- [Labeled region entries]
┌──
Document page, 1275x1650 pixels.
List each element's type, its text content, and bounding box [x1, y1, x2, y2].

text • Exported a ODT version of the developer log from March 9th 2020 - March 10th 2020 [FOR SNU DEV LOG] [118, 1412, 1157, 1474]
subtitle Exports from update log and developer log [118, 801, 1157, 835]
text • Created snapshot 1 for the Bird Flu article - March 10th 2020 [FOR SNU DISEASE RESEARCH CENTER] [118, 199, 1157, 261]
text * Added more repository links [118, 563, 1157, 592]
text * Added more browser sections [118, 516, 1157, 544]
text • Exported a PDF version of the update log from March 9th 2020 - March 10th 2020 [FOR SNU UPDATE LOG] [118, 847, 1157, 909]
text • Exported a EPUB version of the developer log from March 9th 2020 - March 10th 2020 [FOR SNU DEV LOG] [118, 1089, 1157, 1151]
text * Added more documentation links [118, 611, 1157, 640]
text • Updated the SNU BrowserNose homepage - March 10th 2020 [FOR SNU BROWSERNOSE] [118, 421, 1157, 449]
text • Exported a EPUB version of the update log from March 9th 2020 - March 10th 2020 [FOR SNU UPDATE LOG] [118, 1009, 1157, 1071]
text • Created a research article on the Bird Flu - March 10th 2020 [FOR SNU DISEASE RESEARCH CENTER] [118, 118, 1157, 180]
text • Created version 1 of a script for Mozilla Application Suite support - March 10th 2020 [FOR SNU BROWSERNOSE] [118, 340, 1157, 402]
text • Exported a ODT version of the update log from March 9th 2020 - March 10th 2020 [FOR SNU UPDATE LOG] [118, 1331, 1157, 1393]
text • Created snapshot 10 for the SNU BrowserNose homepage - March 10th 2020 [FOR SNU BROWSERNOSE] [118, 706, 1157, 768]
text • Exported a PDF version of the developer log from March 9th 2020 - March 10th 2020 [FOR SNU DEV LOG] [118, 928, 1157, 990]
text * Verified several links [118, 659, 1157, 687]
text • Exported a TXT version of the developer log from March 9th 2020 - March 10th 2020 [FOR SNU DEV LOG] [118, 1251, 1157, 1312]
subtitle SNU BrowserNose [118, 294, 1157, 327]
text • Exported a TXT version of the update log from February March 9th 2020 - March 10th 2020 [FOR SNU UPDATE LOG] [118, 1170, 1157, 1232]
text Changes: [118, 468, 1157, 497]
└──
- [Stated goal] Write out the whole listing above again, swapping "developer log" for "development log" wherever it occurs and leaving everything else as it is.

- [Response to the task]
Document page, 1275x1650 pixels.
List each element's type, its text content, and bounding box [x1, y1, x2, y2].

text • Exported a ODT version of the development log from March 9th 2020 - March 10th 2020 [FOR SNU DEV LOG] [118, 1412, 1157, 1474]
subtitle Exports from update log and development log [118, 801, 1157, 835]
text • Created snapshot 1 for the Bird Flu article - March 10th 2020 [FOR SNU DISEASE RESEARCH CENTER] [118, 199, 1157, 261]
text * Added more repository links [118, 563, 1157, 592]
text * Added more browser sections [118, 516, 1157, 544]
text • Exported a PDF version of the update log from March 9th 2020 - March 10th 2020 [FOR SNU UPDATE LOG] [118, 847, 1157, 909]
text • Exported a EPUB version of the development log from March 9th 2020 - March 10th 2020 [FOR SNU DEV LOG] [118, 1089, 1157, 1151]
text * Added more documentation links [118, 611, 1157, 640]
text • Updated the SNU BrowserNose homepage - March 10th 2020 [FOR SNU BROWSERNOSE] [118, 421, 1157, 449]
text • Exported a EPUB version of the update log from March 9th 2020 - March 10th 2020 [FOR SNU UPDATE LOG] [118, 1009, 1157, 1071]
text • Created a research article on the Bird Flu - March 10th 2020 [FOR SNU DISEASE RESEARCH CENTER] [118, 118, 1157, 180]
text • Created version 1 of a script for Mozilla Application Suite support - March 10th 2020 [FOR SNU BROWSERNOSE] [118, 340, 1157, 402]
text • Exported a ODT version of the update log from March 9th 2020 - March 10th 2020 [FOR SNU UPDATE LOG] [118, 1331, 1157, 1393]
text • Created snapshot 10 for the SNU BrowserNose homepage - March 10th 2020 [FOR SNU BROWSERNOSE] [118, 706, 1157, 768]
text • Exported a PDF version of the development log from March 9th 2020 - March 10th 2020 [FOR SNU DEV LOG] [118, 928, 1157, 990]
text * Verified several links [118, 659, 1157, 687]
text • Exported a TXT version of the development log from March 9th 2020 - March 10th 2020 [FOR SNU DEV LOG] [118, 1251, 1157, 1312]
subtitle SNU BrowserNose [118, 294, 1157, 327]
text • Exported a TXT version of the update log from February March 9th 2020 - March 10th 2020 [FOR SNU UPDATE LOG] [118, 1170, 1157, 1232]
text Changes: [118, 468, 1157, 497]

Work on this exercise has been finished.